Alipurduar: Majherdabri Tea Garden adopts herbal pesticides
Alipurduar: The Majherdabri Tea Garden in Alipurduar has adopted an innovative, cost-effective method to eliminate chemical pesticides by embracing a completely herbal alternative. Over the past six months, the garden has reaped significant benefits from this herbal pesticide. This eco-friendly approach not only rids the tea of harmful toxins but also slashes operational costs to 50 per cent.
The process of creating the organic pesticide involves boiling garlic, ginger, green chillies, Vasaka, Giant calotrope and other herbs in separate pots of water for hours. After cooling and extracting the juice from each pot, the liquids are combined and poured into a drum. This herbal insecticide is then mixed with water at a ratio of one liter per one hundred liters and sprayed onto the tea plants using a machine.
This application is repeated every 15 days, with additional spraying every seven days if necessary. The tea garden authorities claim a successful elimination of pests harmful to tea through this method.
Chinmay Dhar, the garden manager, claims that the garden has practically eliminated the use of chemical pesticides for the last six months.
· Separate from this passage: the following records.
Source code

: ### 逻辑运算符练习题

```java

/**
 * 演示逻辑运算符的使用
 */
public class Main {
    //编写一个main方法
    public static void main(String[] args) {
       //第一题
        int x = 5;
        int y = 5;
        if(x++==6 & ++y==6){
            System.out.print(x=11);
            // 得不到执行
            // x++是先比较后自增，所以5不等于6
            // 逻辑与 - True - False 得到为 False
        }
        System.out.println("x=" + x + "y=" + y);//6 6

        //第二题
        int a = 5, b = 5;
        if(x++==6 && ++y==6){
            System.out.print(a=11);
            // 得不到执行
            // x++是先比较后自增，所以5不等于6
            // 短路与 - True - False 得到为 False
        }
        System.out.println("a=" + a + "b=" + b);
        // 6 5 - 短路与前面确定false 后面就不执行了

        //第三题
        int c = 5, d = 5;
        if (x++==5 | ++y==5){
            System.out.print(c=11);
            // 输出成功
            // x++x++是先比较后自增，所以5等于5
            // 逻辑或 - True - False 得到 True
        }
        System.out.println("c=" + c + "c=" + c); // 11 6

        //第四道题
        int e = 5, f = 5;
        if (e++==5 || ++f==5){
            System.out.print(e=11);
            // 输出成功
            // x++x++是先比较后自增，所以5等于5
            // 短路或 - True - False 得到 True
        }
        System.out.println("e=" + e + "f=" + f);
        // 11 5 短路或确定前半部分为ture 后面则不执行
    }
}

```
He explains: “Previously, we faced issues with pests and diseases, leading to the use of chemical pesticides. This not only incurred significant expenses but also required constant monitoring of tea quality. With the adoption of organic pesticides, we feel secure on all fronts. The tea tree insect infestation has drastically reduced in the last six months, leading to substantial cost savings.
Additionally, we use the vermicompost method, creating fertiliser with earthworms, cow dung, and soil. Our goal is to eliminate reliance on chemical pesticides and fertilisers in the future.”
Last year, Taiwan and Iran returned exported Indian tea, citing excessive pesticide use. Very recently following FSSAI guidelines, the Central Tea Board banned 20 chemicals and pesticides in tea plantations.